What you are asked to do - Write out the 2015 Rugby Championship article below in full, word for word.

The 2015 Rugby Championship was the fourth edition of the expanded annual southern hemisphere Rugby Championship consisting of Argentina, Australia, South Africa and New Zealand.

The 2015 Championship was a shorter competition than normal, with each team playing each other once, rather than twice (home and away). This was so that teams had a longer preparation time ahead of the 2015 Rugby World Cup which started on 18 September. However, New Zealand hosted an additional match against Australia in Auckland on 15 August which acted as the second Bledisloe Cup test and as a World Cup warm-up. Argentina hosted a second match against South Africa on the same date.

The tournament was known for sponsorship reasons as The Castle Rugby Championship in South Africa, The Investec Rugby Championship in New Zealand, The Castrol Edge Rugby Championship in Australia and The Personal Rugby Championship in Argentina.

Australia won the Championship, becoming just the second team to win the tournament since 2012. However, including the previous format of the Championship, Australia claimed the title for the first time since 2011, and achieved a 100% win rate for the first time ever in either format.	
	
South Africa finished bottom of the table. This was also the first ever year that South Africa failed to record a single win in either the Rugby Championship or Tri Nations Series.

Standings

Fixtures

Week 1

Notes:
 Waisake Naholo and Codie Taylor made their international debuts for New Zealand.

Notes:
 Jesse Kriel made his international debut for South Africa.
 Matt Giteau, being named in the starting XV, became the first overseas based player to play for the Wallabies, by virtue of their new selection policy. Drew Mitchell also based overseas, played off the bench.

Entries provided -

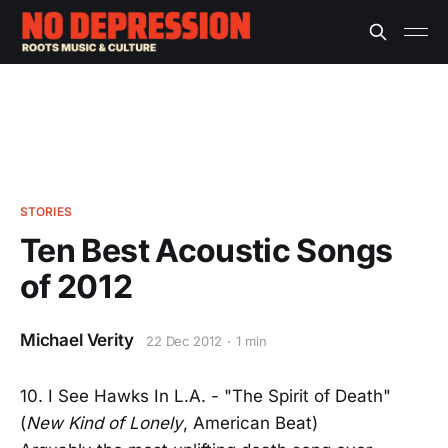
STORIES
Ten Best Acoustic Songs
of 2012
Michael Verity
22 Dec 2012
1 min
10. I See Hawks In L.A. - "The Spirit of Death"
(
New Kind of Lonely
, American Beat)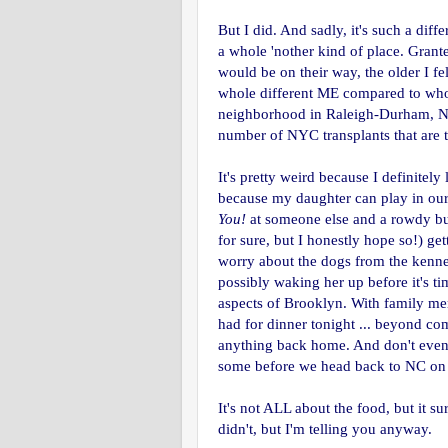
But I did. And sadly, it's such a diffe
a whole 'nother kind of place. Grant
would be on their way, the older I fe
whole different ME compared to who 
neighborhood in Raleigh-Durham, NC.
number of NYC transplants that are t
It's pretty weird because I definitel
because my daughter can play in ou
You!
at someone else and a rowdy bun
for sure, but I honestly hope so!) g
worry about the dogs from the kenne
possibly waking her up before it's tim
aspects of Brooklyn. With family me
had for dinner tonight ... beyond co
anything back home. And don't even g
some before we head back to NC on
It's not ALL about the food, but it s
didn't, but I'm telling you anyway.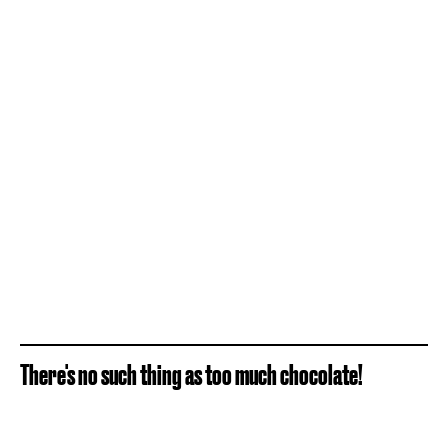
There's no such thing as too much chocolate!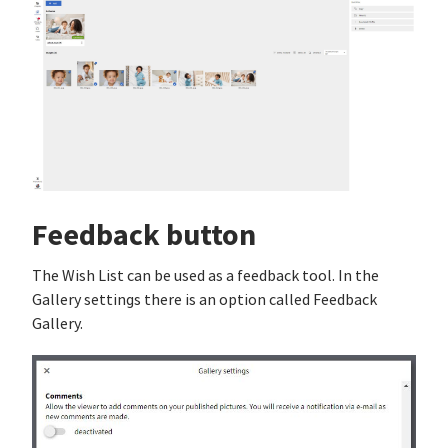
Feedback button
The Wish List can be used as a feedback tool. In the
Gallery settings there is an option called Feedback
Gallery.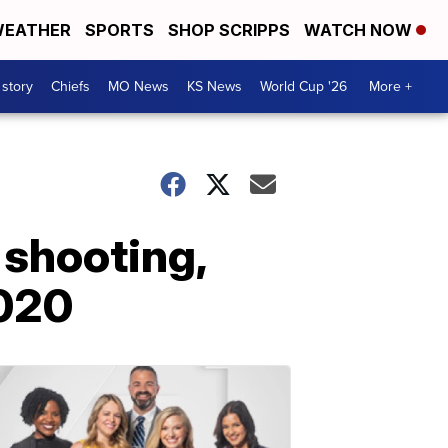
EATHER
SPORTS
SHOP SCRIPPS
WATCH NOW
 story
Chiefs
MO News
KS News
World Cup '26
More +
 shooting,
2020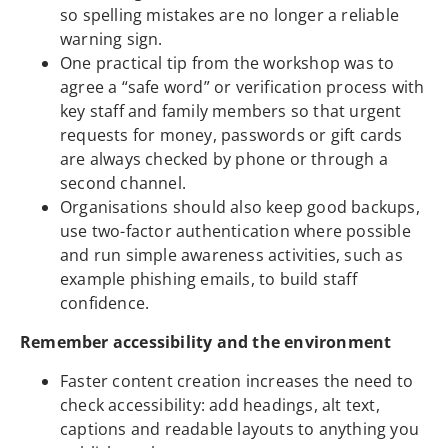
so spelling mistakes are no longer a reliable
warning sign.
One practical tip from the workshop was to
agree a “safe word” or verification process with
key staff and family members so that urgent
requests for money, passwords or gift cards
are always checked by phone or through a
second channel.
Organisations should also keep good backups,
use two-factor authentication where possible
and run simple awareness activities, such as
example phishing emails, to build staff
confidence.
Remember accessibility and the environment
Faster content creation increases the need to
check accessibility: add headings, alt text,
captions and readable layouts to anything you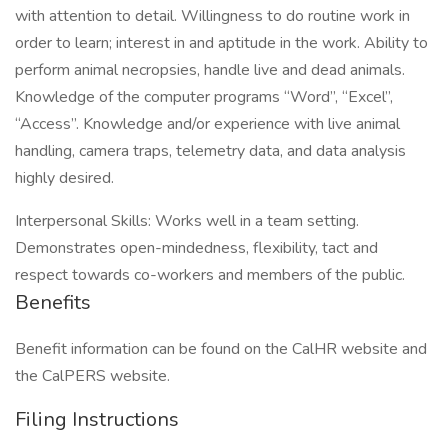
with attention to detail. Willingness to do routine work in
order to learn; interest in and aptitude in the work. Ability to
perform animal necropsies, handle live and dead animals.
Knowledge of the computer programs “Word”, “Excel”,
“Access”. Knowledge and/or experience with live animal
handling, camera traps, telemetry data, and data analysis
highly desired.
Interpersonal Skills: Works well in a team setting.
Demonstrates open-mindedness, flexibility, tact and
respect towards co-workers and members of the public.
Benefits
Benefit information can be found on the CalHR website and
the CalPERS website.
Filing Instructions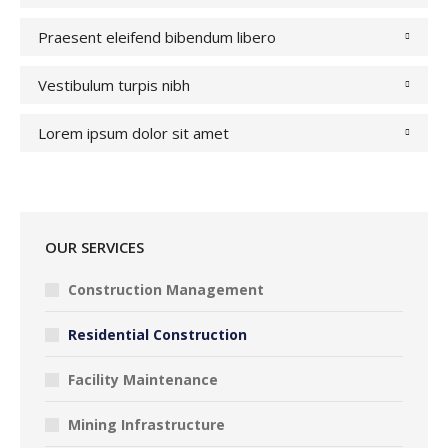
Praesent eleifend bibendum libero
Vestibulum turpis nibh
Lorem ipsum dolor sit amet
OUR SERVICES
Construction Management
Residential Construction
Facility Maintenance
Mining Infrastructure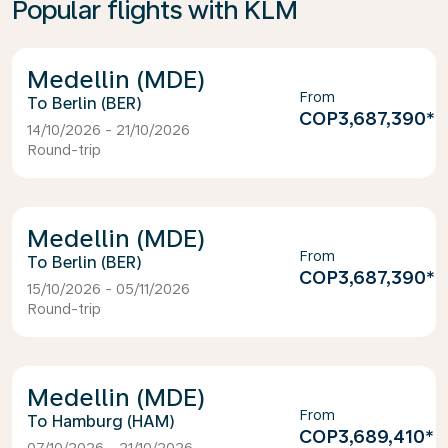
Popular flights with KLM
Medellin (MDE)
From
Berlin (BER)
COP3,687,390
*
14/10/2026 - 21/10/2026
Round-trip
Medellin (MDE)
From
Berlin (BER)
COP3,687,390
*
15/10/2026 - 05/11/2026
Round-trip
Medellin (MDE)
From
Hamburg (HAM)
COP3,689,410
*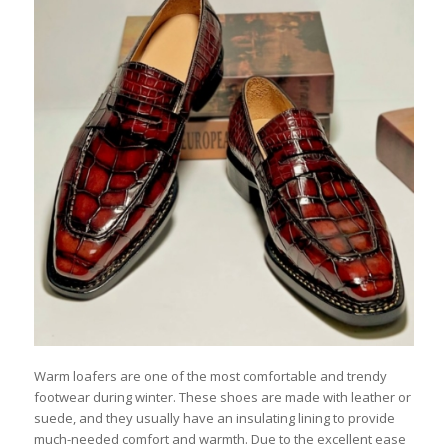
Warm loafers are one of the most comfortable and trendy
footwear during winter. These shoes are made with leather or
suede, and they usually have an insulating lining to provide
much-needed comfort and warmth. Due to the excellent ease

Task solution -
The 2015 Rugby Championship was the fourth edition of the expanded annual southern hemisphere Rugby Championship consisting of Argentina, Australia, South Africa and New Zealand.

The 2015 Championship was a shorter competition than normal, with each team playing each other once, rather than twice (home and away). This was so that teams had a longer preparation time ahead of the 2015 Rugby World Cup which started on 18 September. However, New Zealand hosted an additional match against Australia in Auckland on 15 August which acted as the second Bledisloe Cup test and as a World Cup warm-up. Argentina hosted a second match against South Africa on the same date.

The tournament was known for sponsorship reasons as The Castle Rugby Championship in South Africa, The Investec Rugby Championship in New Zealand, The Castrol Edge Rugby Championship in Australia and The Personal Rugby Championship in Argentina.

Australia won the Championship, becoming just the second team to win the tournament since 2012. However, including the previous format of the Championship, Australia claimed the title for the first time since 2011, and achieved a 100% win rate for the first time ever in either format.	
	
South Africa finished bottom of the table. This was also the first ever year that South Africa failed to record a single win in either the Rugby Championship or Tri Nations Series.

Standings

Fixtures

Week 1

Notes:
 Waisake Naholo and Codie Taylor made their international debuts for New Zealand.

Notes:
 Jesse Kriel made his international debut for South Africa.
 Matt Giteau, being named in the starting XV, became the first overseas based player to play for the Wallabies, by virtue of their new selection policy. Drew Mitchell also based overseas, played off the bench.